Scientifically known as Cyphoma gibbosum, this small but brightly colored sea snail (mollusk) is common in many Caribbean and Atlantic coral reefs. Flamingo Tongues are typically found on soft corals, such as sea whips, sea fans, sea rods and sea plums. When it is alive, the snail appears bright orange-yellow in color with black markings. However, these colors are not on the shell, but are only due to live mantle tissue which usually covers the shell. The mantle flaps can be retracted, exposing the shell, but this usually happens only when the animal is attacked. On an average the shell is about an inch long and the shape is usually elongated and the upper side shows a thick ridge. The surface is smooth and shiny and may be white or orange, with no markings at all except for a white or cream-colored band.
Flamingo Tongues specialize in consuming the toxic flesh of soft corals by utilizing their unique feeding appendage, the radula. This belt sander-like tongue structure is exclusive to the mollusk and it is used to scrape away the coral tissue so nutrients can be absorbed. Due to their indifferent feeding strategy, only segments of a bare-naked coral skeleton is left behind; however, the silver lining here is that the coral will slowly start to undergo regeneration to replace the affected areas. Flamingo Tongues are smart enough to know not to graze their host coral to death; instead, they transfer hosts periodically by crossing over to the next coral.

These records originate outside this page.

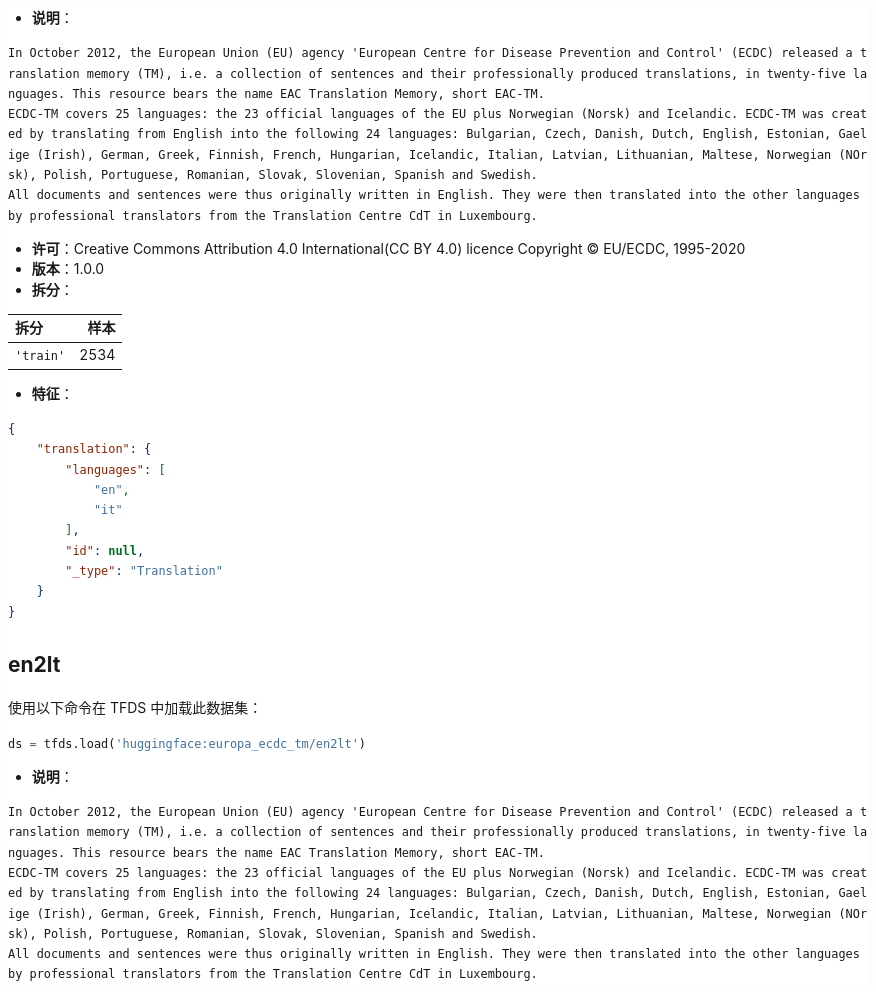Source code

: - **说明**：

```
In October 2012, the European Union (EU) agency 'European Centre for Disease Prevention and Control' (ECDC) released a translation memory (TM), i.e. a collection of sentences and their professionally produced translations, in twenty-five languages. This resource bears the name EAC Translation Memory, short EAC-TM.
ECDC-TM covers 25 languages: the 23 official languages of the EU plus Norwegian (Norsk) and Icelandic. ECDC-TM was created by translating from English into the following 24 languages: Bulgarian, Czech, Danish, Dutch, English, Estonian, Gaelige (Irish), German, Greek, Finnish, French, Hungarian, Icelandic, Italian, Latvian, Lithuanian, Maltese, Norwegian (NOrsk), Polish, Portuguese, Romanian, Slovak, Slovenian, Spanish and Swedish.
All documents and sentences were thus originally written in English. They were then translated into the other languages by professional translators from the Translation Centre CdT in Luxembourg.
```

- **许可**：Creative Commons Attribution 4.0 International(CC BY 4.0) licence Copyright © EU/ECDC, 1995-2020
- **版本**：1.0.0
- **拆分**：

拆分 | 样本
:-- | --:
`'train'` | 2534

- **特征**：

```json
{
    "translation": {
        "languages": [
            "en",
            "it"
        ],
        "id": null,
        "_type": "Translation"
    }
}
```

## en2lt

使用以下命令在 TFDS 中加载此数据集：

```python
ds = tfds.load('huggingface:europa_ecdc_tm/en2lt')
```

- **说明**：

```
In October 2012, the European Union (EU) agency 'European Centre for Disease Prevention and Control' (ECDC) released a translation memory (TM), i.e. a collection of sentences and their professionally produced translations, in twenty-five languages. This resource bears the name EAC Translation Memory, short EAC-TM.
ECDC-TM covers 25 languages: the 23 official languages of the EU plus Norwegian (Norsk) and Icelandic. ECDC-TM was created by translating from English into the following 24 languages: Bulgarian, Czech, Danish, Dutch, English, Estonian, Gaelige (Irish), German, Greek, Finnish, French, Hungarian, Icelandic, Italian, Latvian, Lithuanian, Maltese, Norwegian (NOrsk), Polish, Portuguese, Romanian, Slovak, Slovenian, Spanish and Swedish.
All documents and sentences were thus originally written in English. They were then translated into the other languages by professional translators from the Translation Centre CdT in Luxembourg.
```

The soft tissue of these corals contains a toxic chemical and when the Flamingo Tongue feds, not only do they not suffer any harm, but they actually incorporate these secondary chemicals and becomes toxic themselves. As a direct result, the chemicals yield a distasteful experience to predators when they try to feed on the snails. Their colorful mantle markings are used as warning signals to potential predators meaning “stay away.” Even with an unpleasant taste, it seems that some predatory fishes will feed upon these snails, and studies have shown that large, predatory fish are necessary in maintaining Flamingo Tongue populations. When these predators are over-fished, snail density can increase, resulting in extensive grazing damage. Natural predators include Hogfish, Pufferfish and the Caribbean Spiny Lobster.
Sexual reproduction occurs between adults when a male approaches a female and crawls up onto the right side of her shell. Here, the male extends a white tube under the edge of the female’s shell and begins mating. After up to four hours of mating and four days, the female will lay encapsulated white translucent eggs onto the bare axis of soft corals, which is exposed from the snail’s feedings. It is believed these areas are chosen since there is an absence of the coral’s tissue toxins. Since each egg capsule contains multiple embryos (up to 300), a speckled appearance is demonstrated. Even though laying eggs occurs approximately during a lunar cycle, females have been known to lay several egg masses within a single cycle. After about ten days, the capsules hatch and the young free-swimming larvae disperse to live and feed on the plankton. The larvae gradually metamorphose into juveniles, then adults.
Flamingo Tongues activity levels increase when the sun starts to rise and they actively feed on their host throughout the day. As the day ends and the sun sets, their activity levels decrease and they remain relatively inactive throughout the night as they settle on their coral host.
This species used to be common, but it has become rather uncommon in heavily visited areas because of over-collecting by snorkelers and scuba divers, who make the mistake of thinking that the bright colors are in the shell of the animal.